Thursday, 25 September 2008

Bookstores Around the World - Spadina Road Books, in my own back yard. . .


While I try to support independent brick and mortar stores when buying new books, there' s nothing like the internet for finding rare and out of print books. Still, it's nice to occasionally browse a new (to me, that is) used bookstore. I had received an online catalogue via e-mail from Spadina Road Books and phoned them up to inquire about a book that intrigued me. Since I was in the area, I dropped by today during my lunch hour. They have a very nice fiction section and a whole bookcase devoted to books about publishing - many of them from the period of this blog's focus. I have a small collection of these and am always looking to add to it. The books have been well taken care of; protective covers envelope most of the dust jackets. I also love a bookseller with a sense of humour. Here's how the store describes a 1957 edition of George Moore's letters to Lady Cunard in very poor condition. I love the final selling line.

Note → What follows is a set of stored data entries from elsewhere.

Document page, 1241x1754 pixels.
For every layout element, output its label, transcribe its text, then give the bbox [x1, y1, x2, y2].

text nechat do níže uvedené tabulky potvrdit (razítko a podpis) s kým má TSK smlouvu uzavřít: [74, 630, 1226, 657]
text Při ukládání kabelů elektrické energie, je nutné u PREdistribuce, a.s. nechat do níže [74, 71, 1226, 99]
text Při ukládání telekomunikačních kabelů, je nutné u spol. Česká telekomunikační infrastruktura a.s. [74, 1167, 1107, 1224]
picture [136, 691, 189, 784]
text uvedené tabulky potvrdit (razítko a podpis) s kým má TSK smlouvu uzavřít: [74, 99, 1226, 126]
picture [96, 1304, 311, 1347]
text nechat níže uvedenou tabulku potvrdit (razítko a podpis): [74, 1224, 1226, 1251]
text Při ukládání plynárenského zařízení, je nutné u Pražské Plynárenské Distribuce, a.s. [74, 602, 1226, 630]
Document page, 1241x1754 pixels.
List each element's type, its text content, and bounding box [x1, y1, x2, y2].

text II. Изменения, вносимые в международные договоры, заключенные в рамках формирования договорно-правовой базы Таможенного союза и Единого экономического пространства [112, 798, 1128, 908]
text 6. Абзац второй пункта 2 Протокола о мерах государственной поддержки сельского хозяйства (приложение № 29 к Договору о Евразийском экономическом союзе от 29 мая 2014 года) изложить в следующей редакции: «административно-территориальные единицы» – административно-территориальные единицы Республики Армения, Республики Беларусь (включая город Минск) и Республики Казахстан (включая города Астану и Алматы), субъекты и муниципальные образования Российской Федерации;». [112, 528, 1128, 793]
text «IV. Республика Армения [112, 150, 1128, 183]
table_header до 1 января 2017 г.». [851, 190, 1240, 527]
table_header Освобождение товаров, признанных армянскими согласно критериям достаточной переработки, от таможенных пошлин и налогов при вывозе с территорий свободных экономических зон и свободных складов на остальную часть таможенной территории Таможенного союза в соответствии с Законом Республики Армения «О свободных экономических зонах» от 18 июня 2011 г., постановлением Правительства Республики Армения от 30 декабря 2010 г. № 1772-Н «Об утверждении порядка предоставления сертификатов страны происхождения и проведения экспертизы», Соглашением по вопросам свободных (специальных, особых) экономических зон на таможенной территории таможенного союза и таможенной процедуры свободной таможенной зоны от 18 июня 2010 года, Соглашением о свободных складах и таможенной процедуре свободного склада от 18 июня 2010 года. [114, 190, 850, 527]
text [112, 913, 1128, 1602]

Ex-library copy. Boards and endpapers have extensive adhesive stains from where the dustjacket had been taped down. Library stamp on the copyright page, circulation card on rear free endpaper, circulation pocket on rear pastedown. The dustjacket has complementary adhesive stains along the flap edges, rear flap is mostly missing, dustjacket is rubbed and edgeworn and there is a location label on spine. In spite of the wear to the dustjacket and boards, the text is clean and intact, of course, since according to the date due slip, this book was never once taken out of the library. Worth owning as an exemplar of the librarian's destructive craft and the lack of interest on the part of the reading public.
Nope, wasn't tempted. But you can't blame them for trying. And it did give me the best laugh of the day.

Of course the sign of a good bookstore is when one goes in with the intention of picking up one specific book and comes out with five instead. My target book was a tiny collection of letters from the publisher Martin Secker to D. H. Lawrence from 1911-1929. But I also picked up Publishers on Publishing, a 1961 anthology edited by Gerald Gross; a reprint of John Middleton Murray's 1936 collection of essays on Shakespeare; a Modern Library edition of e.e. cumming's amazing WWI novel The Enormous Room; and The Lost Library: The Autobiography of a Culture by Walter Mehring which looks to be a fascinating read. From the jacket flap copy:

The Lost Library of the title is that body of books which bade fair, up to the fatal year of 1914, to stand as the bulwark of a permanent, ever-growing tradition of enlightenment and progress. . . Mr. Mehring has built the tragic history of Western culture upon a semi-narrative framework, as the refugee narrator reassembles the books of his father's library after receiving them in exile. . .as book after book is unpacked and re-examined, it seems as though the story of the last hundred years in Europe, as revealed in its literary history, were retelling itself.